Fortunately for me, Denver (where I live now) had just passed an ordinance allowing urban farmers to raise a few chickens in their backyards. All of a sudden chickens were in the news, and it turned out I actually knew a few people who were raising them. Plus Denver wasn’t the only city in the country where people had decided that having backyard chickens was a good idea. I found Web sites galore with loads of chicken information.
So what did I learn? All sorts of stuff. Hens usually lay only one egg a day and they may not come through every time (so my heroine’s twenty-five chickens wouldn’t necessarily produce twenty-five eggs). They don’t lay while they’re molting, and they stop laying altogether when they age (two to three years).

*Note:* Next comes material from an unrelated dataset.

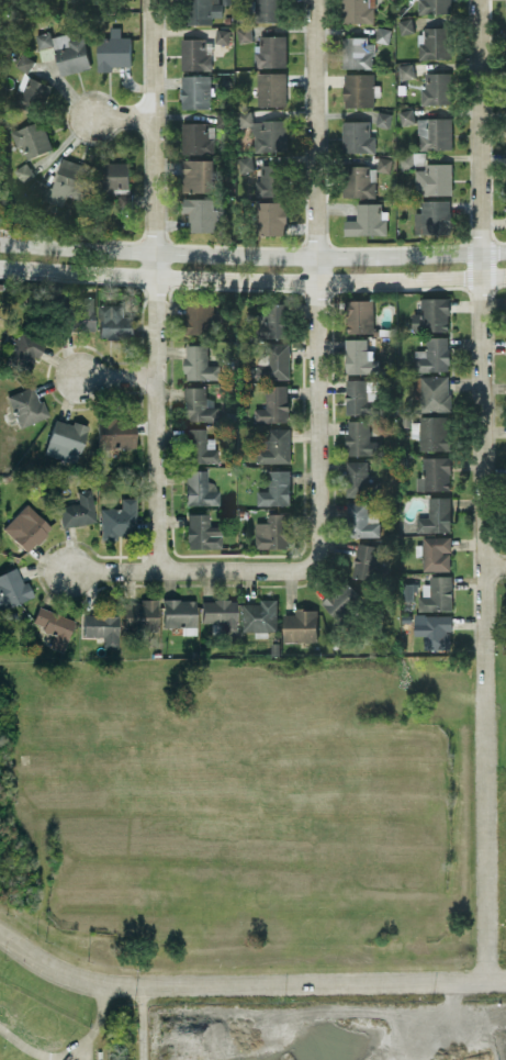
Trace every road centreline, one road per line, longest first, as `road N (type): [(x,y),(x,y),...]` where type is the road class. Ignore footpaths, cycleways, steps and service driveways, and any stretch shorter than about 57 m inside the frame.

This creates all kinds of dilemmas for the soft-hearted urban chicken farmers who can’t bring themselves to do what traditional farmers do with aging hens—make chicken soup. I also found out raising chickens is a lot of work, which fit in with my story. Between her job in a restaurant kitchen, her reborn music career and her chickens, MG is frequently exhausted.
Although most of the chicken authorities cautioned against naming your birds (you don’t want to get too attached), I decided that I’d have at least one chicken with attitude, a rooster named Robespierre. He has a run-in with a coyote and the result is based on a similar story I picked up from a chicken blogger (yes, Virginia, there are chicken bloggers).
MG finally triumphs, with the help of my hero, Joe LeBlanc, a chef who turns out to know a lot about chickens himself. And I’ve now got enough information about chickens to know for sure that I’m not going to be raising them myself any time soon!
Here’s the blurb for Fearless Love:
Fearless Love, Konigsberg, Texas, Book 7
Sweet music doesn’t come without a few sour notes.
MG Carmody never figured her musical dreams would crash against the reality of Nashville. Now the only thing she has going for her is her late grandfather’s chicken farm, which comes with molting hens that won’t lay, one irascible rooster, and a huge mortgage held by a ruthless opponent—her Great Aunt Nedda.
With fewer eggs to sell, MG needs extra money, fast. Even if it means carving out time for a job as a prep cook at The Rose—and resisting her attraction to its sexy head chef.
Joe LeBlanc has problems of his own. He’s got a kitchen full of temperamental cooks—one of whom is a sneak thief—a demanding cooking competition to prepare for, and an attraction to MG that could easily boil over into something tasty. If he could figure out the cause of the shy beauty’s lack of self confidence.
In Joe’s arms, MG’s heart begins to find its voice. But between kitchen thieves, performance anxiety, saucy saboteurs, greedy relatives, and one very pissed-off rooster, the chances of them ever making sweet music are looking slimmer by the day.
Warning: Contains hot kitchen sex, cool Americana music, foodie hysteria, and a whole lot of fowl play.
5 comments:
Chicken bloggers! LOL... I raised chickens as a kid, and more than once demanded that particularly aggressive roosters end up in the pot. I couldn't even gather eggs without being attacked. It's not all fun and feathers. :-D
mnark111 AT gmail DOT com
From what I read, it's definitely not fun and feathers! Thanks for sharing your chicken experiences.
ROFL! As much as I love eggs, I'm hesitant to raise my own chickens--we have friends who do in their backyard, but I'm thinking it's a whole lotta work! ;) Great excerpt, Meg!
f dot chen at comcast dot net
I had chickens for a while. They laid colored eggs. Lots of fun for kids.
We have a big suburban lot and I always thought that having chickens would be cool...but I didn't want to put in the work involved!